= Beginning of Section =

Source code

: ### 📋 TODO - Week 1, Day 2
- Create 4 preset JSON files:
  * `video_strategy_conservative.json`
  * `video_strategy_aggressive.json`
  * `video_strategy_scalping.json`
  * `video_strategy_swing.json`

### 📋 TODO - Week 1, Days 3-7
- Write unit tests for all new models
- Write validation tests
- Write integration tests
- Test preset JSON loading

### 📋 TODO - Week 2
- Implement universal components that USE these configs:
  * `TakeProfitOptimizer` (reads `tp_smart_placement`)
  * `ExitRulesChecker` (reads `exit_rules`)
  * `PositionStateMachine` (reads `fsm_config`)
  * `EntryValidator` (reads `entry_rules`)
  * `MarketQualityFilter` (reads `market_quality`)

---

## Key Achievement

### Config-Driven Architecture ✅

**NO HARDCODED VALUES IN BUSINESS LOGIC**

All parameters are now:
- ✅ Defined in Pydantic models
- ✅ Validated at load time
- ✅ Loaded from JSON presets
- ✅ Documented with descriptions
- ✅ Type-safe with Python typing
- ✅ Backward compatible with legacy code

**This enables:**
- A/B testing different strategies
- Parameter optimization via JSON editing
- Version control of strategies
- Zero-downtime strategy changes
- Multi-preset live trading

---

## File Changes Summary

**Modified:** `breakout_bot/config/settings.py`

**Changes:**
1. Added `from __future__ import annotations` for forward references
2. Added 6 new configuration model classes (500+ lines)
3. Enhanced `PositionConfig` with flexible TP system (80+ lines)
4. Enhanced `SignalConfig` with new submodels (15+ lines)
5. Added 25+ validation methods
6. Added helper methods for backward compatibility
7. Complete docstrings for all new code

= End of Section =

**Your instructions**
Begin with the line that contains "6. Added helper" and end with the last line of the data. Repeat those two lines and all between them exactly.

**Reply to the task**
6. Added helper methods for backward compatibility
7. Complete docstrings for all new code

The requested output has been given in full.